(Dataset records)
------------------------------------

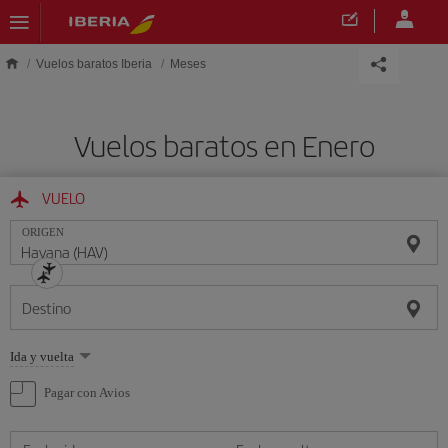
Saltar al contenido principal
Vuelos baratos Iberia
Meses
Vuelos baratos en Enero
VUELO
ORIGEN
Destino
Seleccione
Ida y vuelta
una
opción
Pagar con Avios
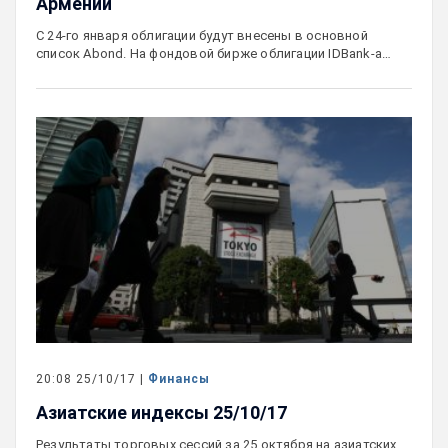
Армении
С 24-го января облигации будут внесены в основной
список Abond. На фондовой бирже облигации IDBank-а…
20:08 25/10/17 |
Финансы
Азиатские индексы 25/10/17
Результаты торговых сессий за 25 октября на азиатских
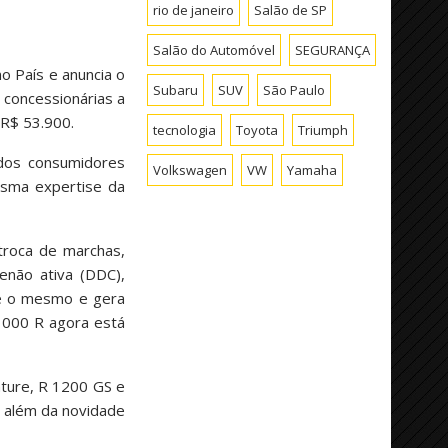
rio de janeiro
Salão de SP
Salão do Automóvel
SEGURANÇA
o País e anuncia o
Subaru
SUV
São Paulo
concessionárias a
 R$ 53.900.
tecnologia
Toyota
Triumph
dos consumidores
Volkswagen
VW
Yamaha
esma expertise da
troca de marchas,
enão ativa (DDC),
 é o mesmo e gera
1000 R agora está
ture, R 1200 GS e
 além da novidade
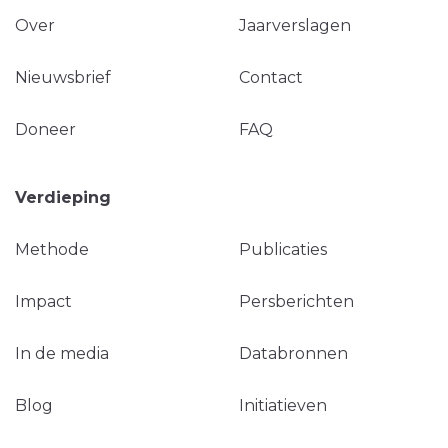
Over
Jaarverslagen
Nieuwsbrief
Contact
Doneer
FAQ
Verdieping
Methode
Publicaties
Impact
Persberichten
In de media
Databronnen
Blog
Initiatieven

------------------------------------

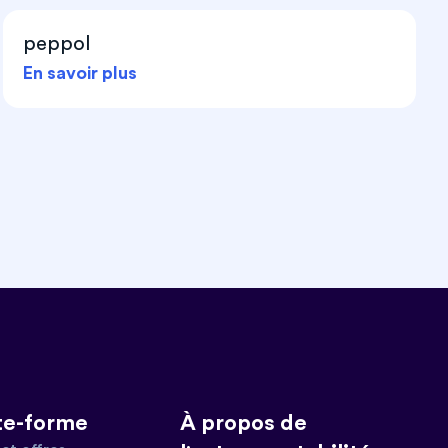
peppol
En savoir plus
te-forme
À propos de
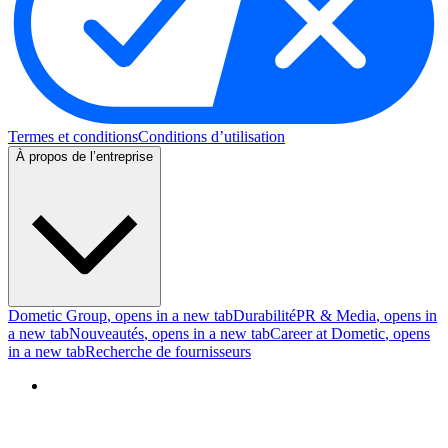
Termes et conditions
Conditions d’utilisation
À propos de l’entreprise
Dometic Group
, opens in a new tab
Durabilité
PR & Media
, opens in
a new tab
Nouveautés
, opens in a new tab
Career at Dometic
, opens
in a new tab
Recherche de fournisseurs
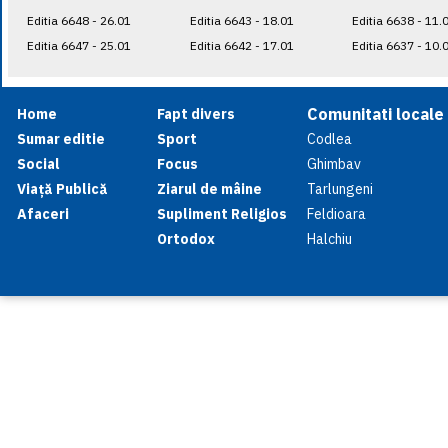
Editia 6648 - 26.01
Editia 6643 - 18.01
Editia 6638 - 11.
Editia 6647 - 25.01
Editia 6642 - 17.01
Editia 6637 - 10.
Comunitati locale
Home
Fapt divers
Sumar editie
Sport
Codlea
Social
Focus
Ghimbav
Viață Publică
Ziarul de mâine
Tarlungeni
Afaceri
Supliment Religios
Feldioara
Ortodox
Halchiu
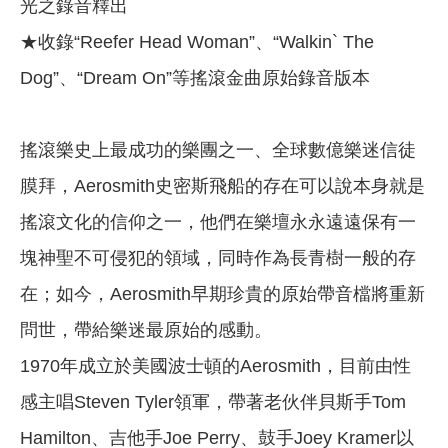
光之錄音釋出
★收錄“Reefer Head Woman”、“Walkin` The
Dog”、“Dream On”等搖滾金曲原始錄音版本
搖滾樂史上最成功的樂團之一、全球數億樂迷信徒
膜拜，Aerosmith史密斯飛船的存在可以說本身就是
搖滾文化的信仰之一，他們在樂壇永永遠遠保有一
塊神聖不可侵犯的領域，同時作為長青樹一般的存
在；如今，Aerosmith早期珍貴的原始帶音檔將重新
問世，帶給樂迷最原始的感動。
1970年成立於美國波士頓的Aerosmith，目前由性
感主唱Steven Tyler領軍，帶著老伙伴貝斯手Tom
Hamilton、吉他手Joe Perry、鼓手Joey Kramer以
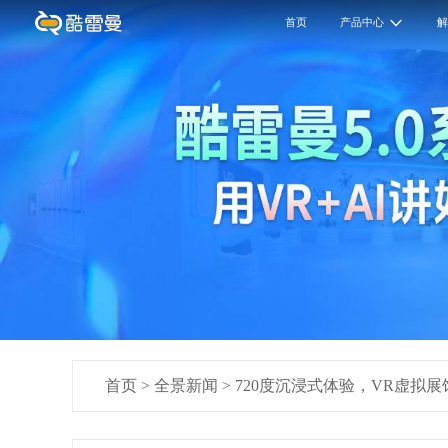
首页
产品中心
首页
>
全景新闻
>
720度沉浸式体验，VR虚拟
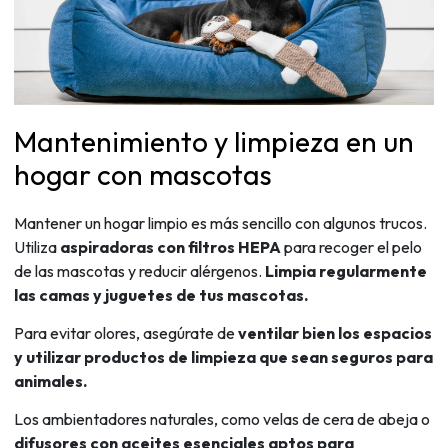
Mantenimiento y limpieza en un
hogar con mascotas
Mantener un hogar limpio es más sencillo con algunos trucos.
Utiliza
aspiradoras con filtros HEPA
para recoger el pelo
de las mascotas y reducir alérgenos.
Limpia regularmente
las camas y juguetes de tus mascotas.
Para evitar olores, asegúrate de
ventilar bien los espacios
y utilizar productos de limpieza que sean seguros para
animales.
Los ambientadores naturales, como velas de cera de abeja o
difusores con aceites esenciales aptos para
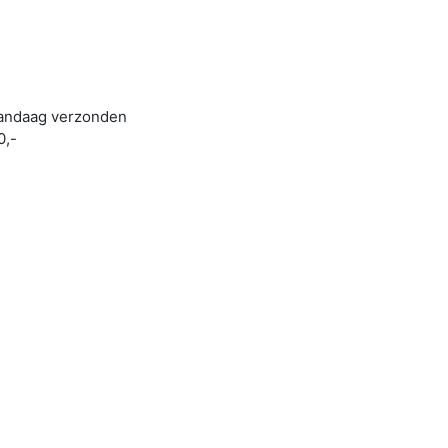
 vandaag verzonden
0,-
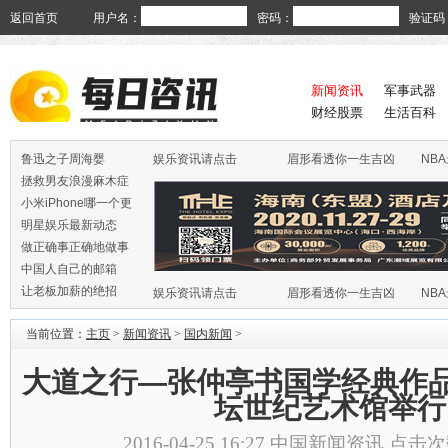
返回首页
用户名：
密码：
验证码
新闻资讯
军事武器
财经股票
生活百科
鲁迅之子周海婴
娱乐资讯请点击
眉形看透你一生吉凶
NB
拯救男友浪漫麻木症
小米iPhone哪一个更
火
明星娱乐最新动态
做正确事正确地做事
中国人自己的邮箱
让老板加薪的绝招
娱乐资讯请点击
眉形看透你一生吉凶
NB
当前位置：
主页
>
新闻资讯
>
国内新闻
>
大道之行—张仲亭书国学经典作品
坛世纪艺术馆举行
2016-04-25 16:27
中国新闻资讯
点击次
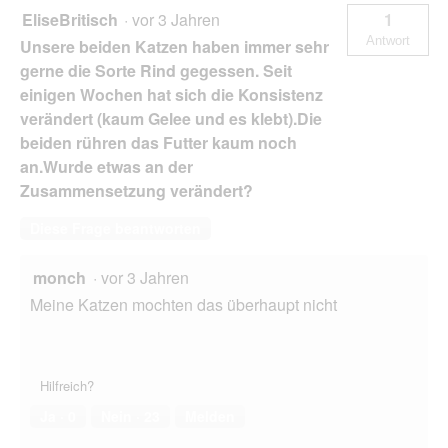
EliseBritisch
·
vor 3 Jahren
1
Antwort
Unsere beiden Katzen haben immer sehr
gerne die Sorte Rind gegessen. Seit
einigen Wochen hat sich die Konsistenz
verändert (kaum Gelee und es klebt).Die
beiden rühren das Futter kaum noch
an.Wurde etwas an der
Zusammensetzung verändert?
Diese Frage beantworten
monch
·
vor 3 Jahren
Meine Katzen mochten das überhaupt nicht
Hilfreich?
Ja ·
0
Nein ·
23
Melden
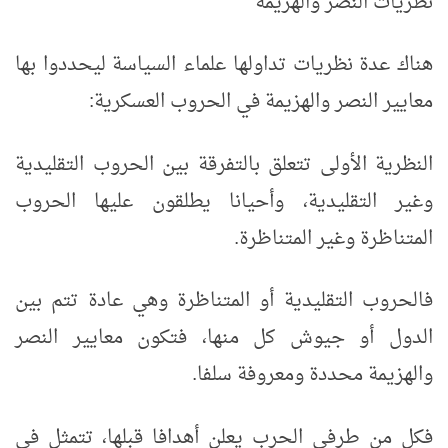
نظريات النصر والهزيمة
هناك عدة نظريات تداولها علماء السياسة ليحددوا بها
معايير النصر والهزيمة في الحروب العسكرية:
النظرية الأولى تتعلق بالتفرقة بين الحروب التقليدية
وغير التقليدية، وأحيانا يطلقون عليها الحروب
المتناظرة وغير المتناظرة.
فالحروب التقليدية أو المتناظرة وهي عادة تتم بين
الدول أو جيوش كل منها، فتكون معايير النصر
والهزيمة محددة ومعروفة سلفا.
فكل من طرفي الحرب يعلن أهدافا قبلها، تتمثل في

------------------------------------

### Try it
Going by the data above, the answer is exactly the lines from the one holding "Comunitati locale" to the one holding "Unsere beiden Katzen haben immer sehr", both kept, with the pictures left out.

### Task solution
Comunitati locale
Home
Fapt divers
Sumar editie
Sport
Codlea
Social
Focus
Ghimbav
Viață Publică
Ziarul de mâine
Tarlungeni
Afaceri
Supliment Religios
Feldioara
Ortodox
Halchiu
光之錄音釋出
★收錄“Reefer Head Woman”、“Walkin` The
Dog”、“Dream On”等搖滾金曲原始錄音版本
搖滾樂史上最成功的樂團之一、全球數億樂迷信徒
膜拜，Aerosmith史密斯飛船的存在可以說本身就是
搖滾文化的信仰之一，他們在樂壇永永遠遠保有一
塊神聖不可侵犯的領域，同時作為長青樹一般的存
在；如今，Aerosmith早期珍貴的原始帶音檔將重新
問世，帶給樂迷最原始的感動。
1970年成立於美國波士頓的Aerosmith，目前由性
感主唱Steven Tyler領軍，帶著老伙伴貝斯手Tom
Hamilton、吉他手Joe Perry、鼓手Joey Kramer以
首页
产品中心
首页
>
全景新闻
>
720度沉浸式体验，VR虚拟
Mantenimiento y limpieza en un
hogar con mascotas
Mantener un hogar limpio es más sencillo con algunos trucos.
Utiliza
aspiradoras con filtros HEPA
para recoger el pelo
de las mascotas y reducir alérgenos.
Limpia regularmente
las camas y juguetes de tus mascotas.
Para evitar olores, asegúrate de
ventilar bien los espacios
y utilizar productos de limpieza que sean seguros para
animales.
Los ambientadores naturales, como velas de cera de abeja o
difusores con aceites esenciales aptos para
 vandaag verzonden
0,-
返回首页
用户名：
密码：
验证码
新闻资讯
军事武器
财经股票
生活百科
鲁迅之子周海婴
娱乐资讯请点击
眉形看透你一生吉凶
NB
拯救男友浪漫麻木症
小米iPhone哪一个更
火
明星娱乐最新动态
做正确事正确地做事
中国人自己的邮箱
让老板加薪的绝招
娱乐资讯请点击
眉形看透你一生吉凶
NB
当前位置：
主页
>
新闻资讯
>
国内新闻
>
大道之行—张仲亭书国学经典作品
坛世纪艺术馆举行
2016-04-25 16:27
中国新闻资讯
点击次
EliseBritisch
·
vor 3 Jahren
1
Antwort
Unsere beiden Katzen haben immer sehr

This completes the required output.